■ DESCRIPTION OF THE TASK
Set out every line of text from all the rows as one numbered list, leaving out any blank lines.

■ EXERCISE MATERIALS
= = = = = = =

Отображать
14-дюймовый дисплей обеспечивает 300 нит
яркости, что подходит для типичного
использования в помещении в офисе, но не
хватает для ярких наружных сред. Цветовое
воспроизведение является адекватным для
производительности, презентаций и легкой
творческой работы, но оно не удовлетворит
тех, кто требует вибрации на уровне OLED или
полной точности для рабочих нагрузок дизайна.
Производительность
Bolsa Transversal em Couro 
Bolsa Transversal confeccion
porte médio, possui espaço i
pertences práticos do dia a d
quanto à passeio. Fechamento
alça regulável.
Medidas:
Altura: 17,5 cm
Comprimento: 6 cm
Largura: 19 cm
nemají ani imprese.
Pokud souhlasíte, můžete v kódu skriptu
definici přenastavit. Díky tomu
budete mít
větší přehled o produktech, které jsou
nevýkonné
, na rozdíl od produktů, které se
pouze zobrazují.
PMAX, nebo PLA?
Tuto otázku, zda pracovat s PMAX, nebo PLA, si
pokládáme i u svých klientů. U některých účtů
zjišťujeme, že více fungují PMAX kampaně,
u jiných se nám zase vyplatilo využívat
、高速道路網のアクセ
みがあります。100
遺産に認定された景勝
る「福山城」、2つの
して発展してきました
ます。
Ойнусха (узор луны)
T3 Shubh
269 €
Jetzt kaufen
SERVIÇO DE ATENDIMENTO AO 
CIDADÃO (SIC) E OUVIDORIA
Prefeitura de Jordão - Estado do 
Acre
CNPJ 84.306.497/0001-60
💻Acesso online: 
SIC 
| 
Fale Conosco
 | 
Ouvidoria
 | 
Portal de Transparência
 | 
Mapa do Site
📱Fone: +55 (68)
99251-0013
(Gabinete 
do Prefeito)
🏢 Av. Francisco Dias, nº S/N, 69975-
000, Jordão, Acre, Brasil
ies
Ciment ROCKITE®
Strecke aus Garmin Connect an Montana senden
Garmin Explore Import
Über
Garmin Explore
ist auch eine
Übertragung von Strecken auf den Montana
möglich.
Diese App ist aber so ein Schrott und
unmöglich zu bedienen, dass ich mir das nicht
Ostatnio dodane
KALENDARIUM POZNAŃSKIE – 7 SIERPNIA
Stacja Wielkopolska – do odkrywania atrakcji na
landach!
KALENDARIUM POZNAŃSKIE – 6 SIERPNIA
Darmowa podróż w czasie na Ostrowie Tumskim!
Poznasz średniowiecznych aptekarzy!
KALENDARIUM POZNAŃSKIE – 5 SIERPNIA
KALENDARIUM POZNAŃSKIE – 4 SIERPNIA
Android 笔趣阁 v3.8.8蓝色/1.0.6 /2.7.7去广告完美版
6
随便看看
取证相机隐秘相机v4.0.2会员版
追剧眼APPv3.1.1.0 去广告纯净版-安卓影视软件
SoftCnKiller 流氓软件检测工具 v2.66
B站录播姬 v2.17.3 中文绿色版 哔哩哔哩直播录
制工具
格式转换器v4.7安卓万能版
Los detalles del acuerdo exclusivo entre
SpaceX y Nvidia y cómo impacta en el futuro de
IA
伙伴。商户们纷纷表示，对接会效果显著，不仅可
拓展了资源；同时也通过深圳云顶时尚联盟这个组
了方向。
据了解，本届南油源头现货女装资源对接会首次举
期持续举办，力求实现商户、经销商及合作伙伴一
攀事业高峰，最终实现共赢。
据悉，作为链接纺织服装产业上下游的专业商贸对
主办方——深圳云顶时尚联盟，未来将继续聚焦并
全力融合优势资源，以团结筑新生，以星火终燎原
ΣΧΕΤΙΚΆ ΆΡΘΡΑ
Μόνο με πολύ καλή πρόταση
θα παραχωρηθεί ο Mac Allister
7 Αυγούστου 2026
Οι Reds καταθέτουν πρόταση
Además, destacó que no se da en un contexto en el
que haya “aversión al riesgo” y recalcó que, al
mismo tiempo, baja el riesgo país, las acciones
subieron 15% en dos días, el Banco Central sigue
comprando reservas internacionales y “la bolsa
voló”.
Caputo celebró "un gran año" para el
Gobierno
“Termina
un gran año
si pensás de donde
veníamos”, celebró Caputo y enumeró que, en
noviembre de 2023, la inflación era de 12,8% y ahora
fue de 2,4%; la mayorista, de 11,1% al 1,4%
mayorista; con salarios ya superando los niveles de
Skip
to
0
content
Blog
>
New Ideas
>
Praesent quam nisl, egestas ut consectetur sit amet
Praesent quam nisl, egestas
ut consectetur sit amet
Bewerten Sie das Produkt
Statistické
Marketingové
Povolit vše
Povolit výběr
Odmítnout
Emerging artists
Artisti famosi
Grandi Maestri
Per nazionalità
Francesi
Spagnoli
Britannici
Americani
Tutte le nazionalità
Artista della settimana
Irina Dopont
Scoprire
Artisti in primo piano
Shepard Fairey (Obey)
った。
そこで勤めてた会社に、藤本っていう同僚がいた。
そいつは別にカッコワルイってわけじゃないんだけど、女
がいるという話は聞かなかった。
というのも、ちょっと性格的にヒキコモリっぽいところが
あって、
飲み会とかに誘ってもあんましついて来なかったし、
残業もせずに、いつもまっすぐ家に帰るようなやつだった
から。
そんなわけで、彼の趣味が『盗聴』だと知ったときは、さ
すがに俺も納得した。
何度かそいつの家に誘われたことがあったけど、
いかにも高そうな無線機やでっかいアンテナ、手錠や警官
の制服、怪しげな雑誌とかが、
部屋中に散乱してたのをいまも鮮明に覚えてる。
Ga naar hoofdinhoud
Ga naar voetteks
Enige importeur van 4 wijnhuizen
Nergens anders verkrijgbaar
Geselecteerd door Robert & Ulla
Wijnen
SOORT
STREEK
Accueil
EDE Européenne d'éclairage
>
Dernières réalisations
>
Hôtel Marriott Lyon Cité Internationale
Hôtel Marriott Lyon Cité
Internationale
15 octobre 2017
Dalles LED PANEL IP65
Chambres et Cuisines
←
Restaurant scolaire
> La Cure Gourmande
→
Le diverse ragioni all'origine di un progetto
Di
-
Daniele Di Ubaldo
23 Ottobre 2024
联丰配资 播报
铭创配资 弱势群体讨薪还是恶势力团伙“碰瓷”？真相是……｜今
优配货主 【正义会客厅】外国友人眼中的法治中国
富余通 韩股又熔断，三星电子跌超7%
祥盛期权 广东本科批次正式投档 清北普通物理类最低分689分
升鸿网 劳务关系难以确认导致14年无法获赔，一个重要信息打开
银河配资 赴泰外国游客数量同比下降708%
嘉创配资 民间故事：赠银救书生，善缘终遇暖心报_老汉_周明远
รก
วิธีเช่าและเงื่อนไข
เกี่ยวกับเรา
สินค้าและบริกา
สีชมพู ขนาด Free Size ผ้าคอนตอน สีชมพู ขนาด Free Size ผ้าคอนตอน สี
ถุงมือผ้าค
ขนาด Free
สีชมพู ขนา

= = = = = = =

■ TASK RESPONSE
1. Отображать
2. 14-дюймовый дисплей обеспечивает 300 нит
3. яркости, что подходит для типичного
4. использования в помещении в офисе, но не
5. хватает для ярких наружных сред. Цветовое
6. воспроизведение является адекватным для
7. производительности, презентаций и легкой
8. творческой работы, но оно не удовлетворит
9. тех, кто требует вибрации на уровне OLED или
10. полной точности для рабочих нагрузок дизайна.
11. Производительность
12. Bolsa Transversal em Couro 
13. Bolsa Transversal confeccion
14. porte médio, possui espaço i
15. pertences práticos do dia a d
16. quanto à passeio. Fechamento
17. alça regulável.
18. Medidas:
19. Altura: 17,5 cm
20. Comprimento: 6 cm
21. Largura: 19 cm
22. nemají ani imprese.
23. Pokud souhlasíte, můžete v kódu skriptu
24. definici přenastavit. Díky tomu
25. budete mít
26. větší přehled o produktech, které jsou
27. nevýkonné
28. , na rozdíl od produktů, které se
29. pouze zobrazují.
30. PMAX, nebo PLA?
31. Tuto otázku, zda pracovat s PMAX, nebo PLA, si
32. pokládáme i u svých klientů. U některých účtů
33. zjišťujeme, že více fungují PMAX kampaně,
34. u jiných se nám zase vyplatilo využívat
35. 、高速道路網のアクセ
36. みがあります。100
37. 遺産に認定された景勝
38. る「福山城」、2つの
39. して発展してきました
40. ます。
41. Ойнусха (узор луны)
42. T3 Shubh
43. 269 €
44. Jetzt kaufen
45. SERVIÇO DE ATENDIMENTO AO 
46. CIDADÃO (SIC) E OUVIDORIA
47. Prefeitura de Jordão - Estado do 
48. Acre
49. CNPJ 84.306.497/0001-60
50. 💻Acesso online: 
51. SIC 
52. | 
53. Fale Conosco
54.  | 
55. Ouvidoria
56.  | 
57. Portal de Transparência
58.  | 
59. Mapa do Site
60. 📱Fone: +55 (68)
61. 99251-0013
62. (Gabinete 
63. do Prefeito)
64. 🏢 Av. Francisco Dias, nº S/N, 69975-
65. 000, Jordão, Acre, Brasil
66. ies
67. Ciment ROCKITE®
68. Strecke aus Garmin Connect an Montana senden
69. Garmin Explore Import
70. Über
71. Garmin Explore
72. ist auch eine
73. Übertragung von Strecken auf den Montana
74. möglich.
75. Diese App ist aber so ein Schrott und
76. unmöglich zu bedienen, dass ich mir das nicht
77. Ostatnio dodane
78. KALENDARIUM POZNAŃSKIE – 7 SIERPNIA
79. Stacja Wielkopolska – do odkrywania atrakcji na
80. landach!
81. KALENDARIUM POZNAŃSKIE – 6 SIERPNIA
82. Darmowa podróż w czasie na Ostrowie Tumskim!
83. Poznasz średniowiecznych aptekarzy!
84. KALENDARIUM POZNAŃSKIE – 5 SIERPNIA
85. KALENDARIUM POZNAŃSKIE – 4 SIERPNIA
86. Android 笔趣阁 v3.8.8蓝色/1.0.6 /2.7.7去广告完美版
87. 6
88. 随便看看
89. 取证相机隐秘相机v4.0.2会员版
90. 追剧眼APPv3.1.1.0 去广告纯净版-安卓影视软件
91. SoftCnKiller 流氓软件检测工具 v2.66
92. B站录播姬 v2.17.3 中文绿色版 哔哩哔哩直播录
93. 制工具
94. 格式转换器v4.7安卓万能版
95. Los detalles del acuerdo exclusivo entre
96. SpaceX y Nvidia y cómo impacta en el futuro de
97. IA
98. 伙伴。商户们纷纷表示，对接会效果显著，不仅可
99. 拓展了资源；同时也通过深圳云顶时尚联盟这个组
100. 了方向。
101. 据了解，本届南油源头现货女装资源对接会首次举
102. 期持续举办，力求实现商户、经销商及合作伙伴一
103. 攀事业高峰，最终实现共赢。
104. 据悉，作为链接纺织服装产业上下游的专业商贸对
105. 主办方——深圳云顶时尚联盟，未来将继续聚焦并
106. 全力融合优势资源，以团结筑新生，以星火终燎原
107. ΣΧΕΤΙΚΆ ΆΡΘΡΑ
108. Μόνο με πολύ καλή πρόταση
109. θα παραχωρηθεί ο Mac Allister
110. 7 Αυγούστου 2026
111. Οι Reds καταθέτουν πρόταση
112. Además, destacó que no se da en un contexto en el
113. que haya “aversión al riesgo” y recalcó que, al
114. mismo tiempo, baja el riesgo país, las acciones
115. subieron 15% en dos días, el Banco Central sigue
116. comprando reservas internacionales y “la bolsa
117. voló”.
118. Caputo celebró "un gran año" para el
119. Gobierno
120. “Termina
121. un gran año
122. si pensás de donde
123. veníamos”, celebró Caputo y enumeró que, en
124. noviembre de 2023, la inflación era de 12,8% y ahora
125. fue de 2,4%; la mayorista, de 11,1% al 1,4%
126. mayorista; con salarios ya superando los niveles de
127. Skip
128. to
129. 0
130. content
131. Blog
132. >
133. New Ideas
134. >
135. Praesent quam nisl, egestas ut consectetur sit amet
136. Praesent quam nisl, egestas
137. ut consectetur sit amet
138. Bewerten Sie das Produkt
139. Statistické
140. Marketingové
141. Povolit vše
142. Povolit výběr
143. Odmítnout
144. Emerging artists
145. Artisti famosi
146. Grandi Maestri
147. Per nazionalità
148. Francesi
149. Spagnoli
150. Britannici
151. Americani
152. Tutte le nazionalità
153. Artista della settimana
154. Irina Dopont
155. Scoprire
156. Artisti in primo piano
157. Shepard Fairey (Obey)
158. った。
159. そこで勤めてた会社に、藤本っていう同僚がいた。
160. そいつは別にカッコワルイってわけじゃないんだけど、女
161. がいるという話は聞かなかった。
162. というのも、ちょっと性格的にヒキコモリっぽいところが
163. あって、
164. 飲み会とかに誘ってもあんましついて来なかったし、
165. 残業もせずに、いつもまっすぐ家に帰るようなやつだった
166. から。
167. そんなわけで、彼の趣味が『盗聴』だと知ったときは、さ
168. すがに俺も納得した。
169. 何度かそいつの家に誘われたことがあったけど、
170. いかにも高そうな無線機やでっかいアンテナ、手錠や警官
171. の制服、怪しげな雑誌とかが、
172. 部屋中に散乱してたのをいまも鮮明に覚えてる。
173. Ga naar hoofdinhoud
174. Ga naar voetteks
175. Enige importeur van 4 wijnhuizen
176. Nergens anders verkrijgbaar
177. Geselecteerd door Robert & Ulla
178. Wijnen
179. SOORT
180. STREEK
181. Accueil
182. EDE Européenne d'éclairage
183. >
184. Dernières réalisations
185. >
186. Hôtel Marriott Lyon Cité Internationale
187. Hôtel Marriott Lyon Cité
188. Internationale
189. 15 octobre 2017
190. Dalles LED PANEL IP65
191. Chambres et Cuisines
192. ←
193. Restaurant scolaire
194. > La Cure Gourmande
195. →
196. Le diverse ragioni all'origine di un progetto
197. Di
198. -
199. Daniele Di Ubaldo
200. 23 Ottobre 2024
201. 联丰配资 播报
202. 铭创配资 弱势群体讨薪还是恶势力团伙“碰瓷”？真相是……｜今
203. 优配货主 【正义会客厅】外国友人眼中的法治中国
204. 富余通 韩股又熔断，三星电子跌超7%
205. 祥盛期权 广东本科批次正式投档 清北普通物理类最低分689分
206. 升鸿网 劳务关系难以确认导致14年无法获赔，一个重要信息打开
207. 银河配资 赴泰外国游客数量同比下降708%
208. 嘉创配资 民间故事：赠银救书生，善缘终遇暖心报_老汉_周明远
209. รก
210. วิธีเช่าและเงื่อนไข
211. เกี่ยวกับเรา
212. สินค้าและบริกา
213. สีชมพู ขนาด Free Size ผ้าคอนตอน สีชมพู ขนาด Free Size ผ้าคอนตอน สี
214. ถุงมือผ้าค
215. ขนาด Free
216. สีชมพู ขนา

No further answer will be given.